Analysts with Research and Markets are predicting a global SDN market that will hit $11.5 billion by 2020, and said last month that investments by service providers in both SDN and NFV will reach more than $20 billion by the same year.
Legacy players like Cisco Systems, Juniper Networks and Hewlett Packard Enterprise are rapidly building out their network virtualization portfolios, while a growing number of smaller companies and startups—not only Big Switch and Plexxi, but also Cumulus Networks, Midokura and Pica8—also are looking to gain traction in the space.
Big Switch’s technologies are focused on enabling customers to run physical and virtual networks on bare-metal switches, and products include Big Switch Fabric for the data center, Big Monitoring Fabric for network management and security, and the Switch Light operating system for physical systems. Company officials said that Big Switch saw a 300 percent increase in customer wins in 2015 in multiple regions in the world and across a range of verticals, including technology, financial services, government, service providers and education.
The company will use the new round of financing to help it scale and expand geographically, as well as grow its reach in markets already using network virtualization technologies, officials said.
“These investors have a track record of reshaping the industries they touch,” Big Switch founder Kyle Forster said in a statement. “We have always had a dual mission of modernizing networking while building a great business, and this is a group that believes what we believe.”
For its part, Plexxi’s focus is on offering converged, application-centric network infrastructure hardware and software tools that make it easier for users to build software-defined data centers and private and public clouds. Among the products are switches that consolidate network fabrics into a single tier and the company’s SDN controller, Plexxi Control, which optimizes networks based on the needs of workloads.
Company officials said they will use the money from GV to scale its product offerings and company operations.
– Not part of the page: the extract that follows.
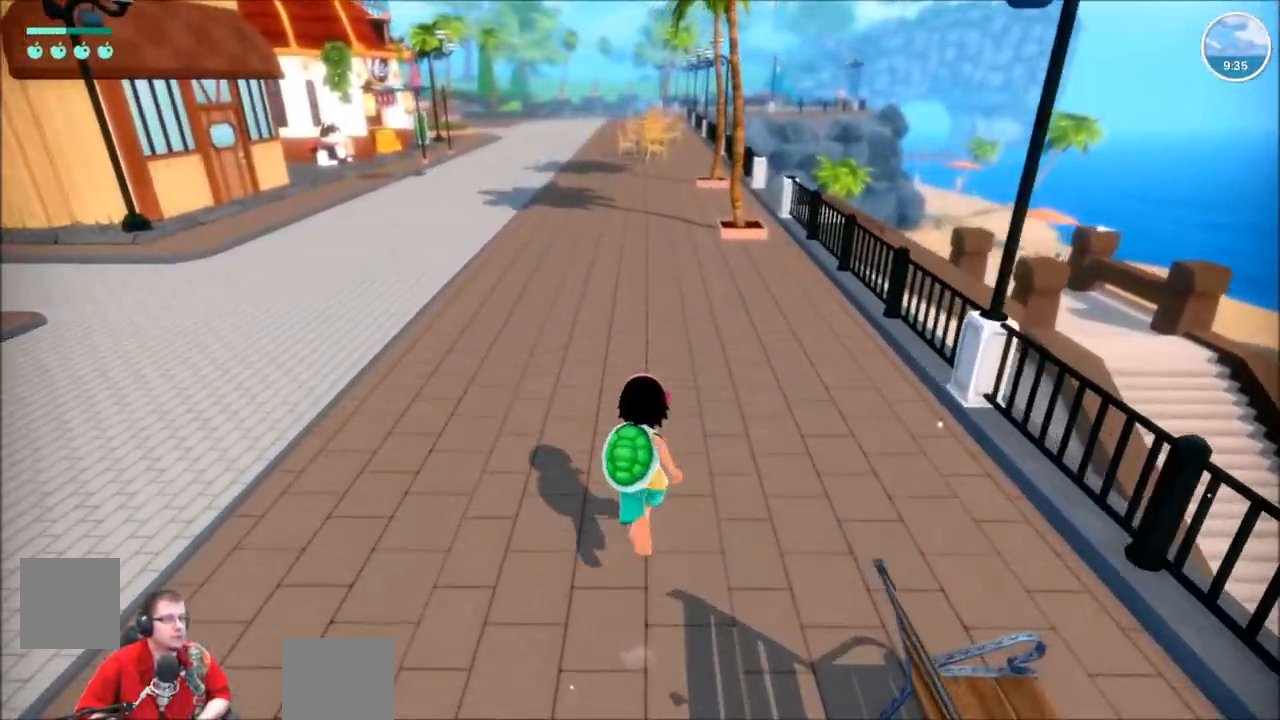
Gameplay with a controller (Xbox layout); each line is a JSON object with the inputs held at the frame after it. "events" lists button and stick changes between this image and that frame as [ms after this image, input, new state], when the widget could be followed in between. Not read: L3 R3.
{"buttons": ["R2"], "left_stick": "up", "right_stick": "center", "events": []}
Not including the GV funding, Plexxi has raised $83 million.
“GV invests in companies that have their eye on the future, offer disruptive innovation and drive market change,” Plexxi CEO Rich Napolitano said in a statement. “We are at the dawn of the next great era of IT, the Cloud Builder generation, and Plexxi has developed a transformative data center network solution that promises to become the standard for future public and private cloud agility.”